Researchers are making progress in identifying drugs that target certain mutations.
Leukemia is the most common type of pediatric cancer, accounting for almost 1 out of 3 cancers diagnosed in children. Most pediatric leukemias are acute lymphoblastic leukemia (ALL), which sis sometimes called acute lymphocytic leukemia. Most of remaining cases are acute myeloid leukemia (AML). Both ALL and AML are forms of cancer that progress rapidly and require immediate treatment. Standard pediatric leukemia treatments generally involve chemotherapy, radiation therapy, and stem-cell transplant.Research is now focusing on targeted drugs, immunotherapies and newer chemotherapy drugs.
Approximately 10% of children with AML have changes in the gene called FLT3, and a phase 3 randomized trial is currently underway to evaluate Nexavar (sorafenib), which targets FLT3, in addition to standard chemotherapy in patients with newly diagnosed AML. Some pediatric leukemias also have gene fusions that can increase cancer cell growth.Vitrakvi (larotrectinib) is currently approved for adult and pediatric patients with solid tumors that have a NTRK gene fusion.

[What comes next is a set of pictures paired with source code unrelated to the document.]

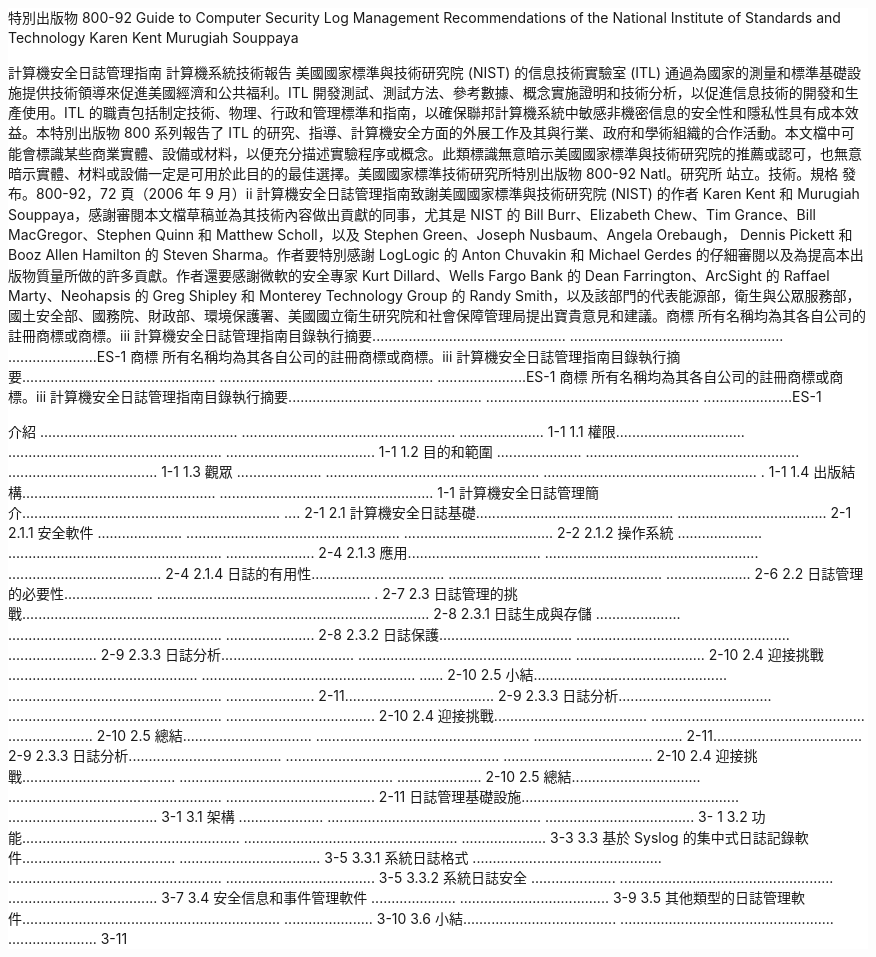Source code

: 特別出版物 800-92 Guide to Computer Security Log Management Recommendations of the National Institute of Standards and Technology Karen Kent Murugiah Souppaya

計算機安全日誌管理指南 計算機系統技術報告 美國國家標準與技術研究院 (NIST) 的信息技術實驗室 (ITL) 通過為國家的測量和標準基礎設施提供技術領導來促進美國經濟和公共福利。ITL 開發測試、測試方法、參考數據、概念實施證明和技術分析，以促進信息技術的開發和生產使用。ITL 的職責包括制定技術、物理、行政和管理標準和指南，以確保聯邦計算機系統中敏感非機密信息的安全性和隱私性具有成本效益。本特別出版物 800 系列報告了 ITL 的研究、指導、計算機安全方面的外展工作及其與行業、政府和學術組織的合作活動。本文檔中可能會標識某些商業實體、設備或材料，以便充分描述實驗程序或概念。此類標識無意暗示美國國家標準與技術研究院的推薦或認可，也無意暗示實體、材料或設備一定是可用於此目的的最佳選擇。美國國家標準技術研究所特別出版物 800-92 Natl。研究所 站立。技術。規格 發布。800-92，72 頁（2006 年 9 月）ii 計算機安全日誌管理指南致謝美國國家標準與技術研究院 (NIST) 的作者 Karen Kent 和 Murugiah Souppaya，感謝審閱本文檔草稿並為其技術內容做出貢獻的同事，尤其是 NIST 的 Bill Burr、Elizabeth Chew、Tim Grance、Bill MacGregor、Stephen Quinn 和 Matthew Scholl，以及 Stephen Green、Joseph Nusbaum、Angela Orebaugh， Dennis Pickett 和 Booz Allen Hamilton 的 Steven Sharma。作者要特別感謝 LogLogic 的 Anton Chuvakin 和 Michael Gerdes 的仔細審閱以及為提高本出版物質量所做的許多貢獻。作者還要感謝微軟的安全專家 Kurt Dillard、Wells Fargo Bank 的 Dean Farrington、ArcSight 的 Raffael Marty、Neohapsis 的 Greg Shipley 和 Monterey Technology Group 的 Randy Smith，以及該部門的代表能源部，衛生與公眾服務部，國土安全部、國務院、財政部、環境保護署、美國國立衛生研究院和社會保障管理局提出寶貴意見和建議。商標 所有名稱均為其各自公司的註冊商標或商標。iii 計算機安全日誌管理指南目錄執行摘要................................................ ..................................................... ......................ES-1 商標 所有名稱均為其各自公司的註冊商標或商標。iii 計算機安全日誌管理指南目錄執行摘要................................................ ..................................................... ......................ES-1 商標 所有名稱均為其各自公司的註冊商標或商標。iii 計算機安全日誌管理指南目錄執行摘要................................................ ..................................................... ......................ES-1

介紹 ................................................. ..................................................... ..................... 1-1 1.1 權限................................ ..................................................... ..................................... 1-1 1.2 目的和範圍 ..................... ..................................................... ..................................... 1-1 1.3 觀眾 ..................... ..................................................... ..................................................... . 1-1 1.4 出版結構................................................ ..................................................... 1-1
計算機安全日誌管理簡介................................................................ .... 2-1 2.1 計算機安全日誌基礎................................................. ..................................... 2-1 2.1.1 安全軟件 ..................... ..................................................... ..................................... 2-2 2.1.2 操作系統 ..................... ..................................................... ...................... 2-4 2.1.3 應用................................. ..................................................... ...................................... 2-4 2.1.4 日誌的有用性................................. ..................................................... ..................... 2-6 2.2 日誌管理的必要性...................... ..................................................... . 2-7 2.3 日誌管理的挑戰..................................................................................................... 2-8 2.3.1 日誌生成與存儲 ..................... ..................................................... ...................... 2-8 2.3.2 日誌保護................................. ..................................................... ...................... 2-9 2.3.3 日誌分析................................. ..................................................... ................................ 2-10 2.4 迎接挑戰 ............................................... ..................................................... ...... 2-10 2.5 小結................................................ ..................................................... ...................... 2-11..................................... 2-9 2.3.3 日誌分析...................................... ..................................................... ..................................... 2-10 2.4 迎接挑戰...................................... ..................................................... ..................... 2-10 2.5 總結................................ ..................................................... ..................................... 2-11..................................... 2-9 2.3.3 日誌分析...................................... ..................................................... ..................................... 2-10 2.4 迎接挑戰...................................... ..................................................... ..................... 2-10 2.5 總結................................ ..................................................... ..................................... 2-11
日誌管理基礎設施...................................................... ..................................... 3-1 3.1 架構 ..................... ..................................................... ..................................... 3- 1 3.2 功能...................................................... ..................................................... ..................... 3-3 3.3 基於 Syslog 的集中式日誌記錄軟件...................................... ................................... 3-5 3.3.1 系統日誌格式 ............................................... ..................................................... ..................................... 3-5 3.3.2 系統日誌安全 ..................... ..................................................... ..................................... 3-7 3.4 安全信息和事件管理軟件 ..................... ..................................... 3-9 3.5 其他類型的日誌管理軟件................................................................ ...................... 3-10 3.6 小結...................................... ..................................................... ...................... 3-11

Another drug, larotrectinib, is currently being studied in children with leukemia that have a NTRK gene fusion. The Pediatric Preclinical Testing Consortium is also addressing challenges associated with developing new targeted therapies for children by providing reliable preclinical data to lay the foundation for robust clinical trials.
Researchers recently identified a new immunotherapy treatment target known as mesothelin (MSLN) for AML in pediatric patients. A study of mesothelin that was recently published in Blood Advances involved genomic data obtained from over 2,000 children and young adults with AML. The researchers compared that data to similar data from individuals with normal bone marrow. The study found that MSLN was expressed in 36% of study participants with AML. Next, the researchers selected new immunotherapy drugs that would target MSLN to test in cell-lines and animal models to estimate pre-clinical efficacy of leukemia treatments. Two investigational immunotherapies, anetumab ravtansine and a new compound, anti-MSLN-DGN462, produced potent destruction of leukemia cells in both lab testing and mouse models. "
"Using genomic sequencing data, we identified novel targets for children’s cancer and worked with collaborators to engineer new therapies for children with AML, rather than repurpose drugs from the adult cancer realm that don’t work well in children,” said E. Anders Kolb, M.D., director of Nemours Center for Childhood Cancer Research and a study author, in a press release.Further research is needed for this promising new immunotherapy treatment target.
Researchers are working to develop new chemotherapy drugs for leukemia and are evaluating current medications to find better ways to utilize existing drugs. Venclexta (venetoclax) is FDA approved in adults with certain leukemias, and it is now being studied in children with AML that did not respond to previous treatments or have relapsed.